> [What the task asks]: Please check every line of the listing for "coordinate" and copy each line where it is found.

> [Material shown]:

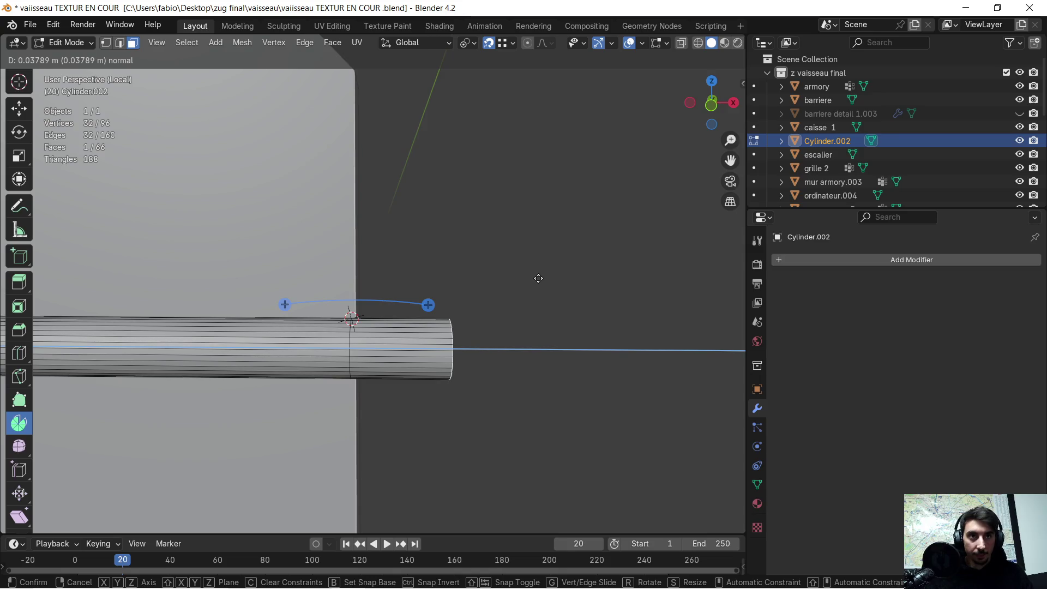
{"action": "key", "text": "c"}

* * *

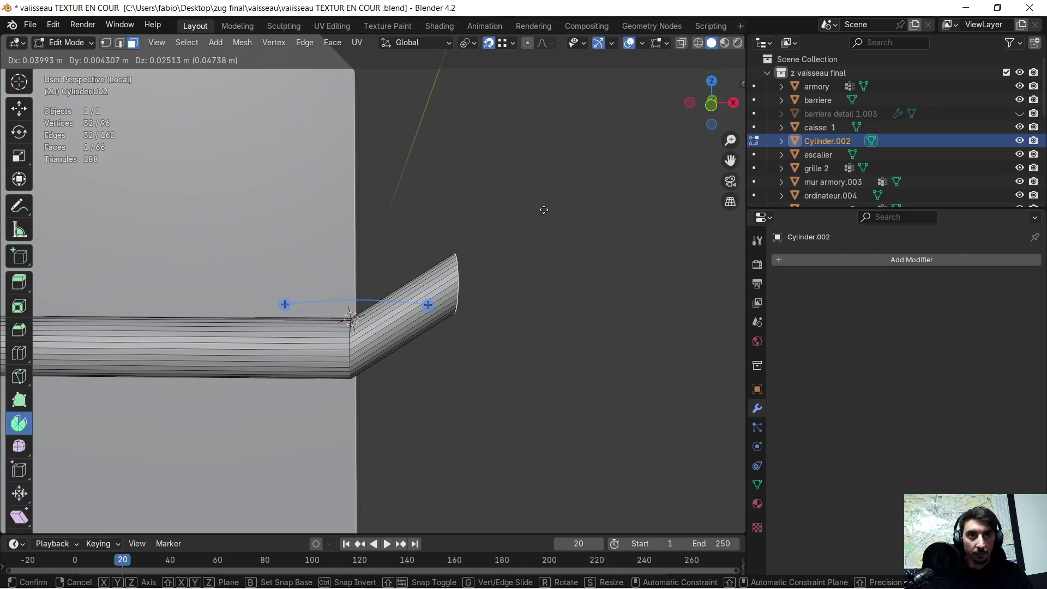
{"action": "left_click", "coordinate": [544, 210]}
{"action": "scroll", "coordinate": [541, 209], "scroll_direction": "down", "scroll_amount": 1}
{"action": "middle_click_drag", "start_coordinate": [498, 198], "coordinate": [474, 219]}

> [Output]:
{"action": "left_click", "coordinate": [544, 210]}
{"action": "scroll", "coordinate": [541, 209], "scroll_direction": "down", "scroll_amount": 1}
{"action": "middle_click_drag", "start_coordinate": [498, 198], "coordinate": [474, 219]}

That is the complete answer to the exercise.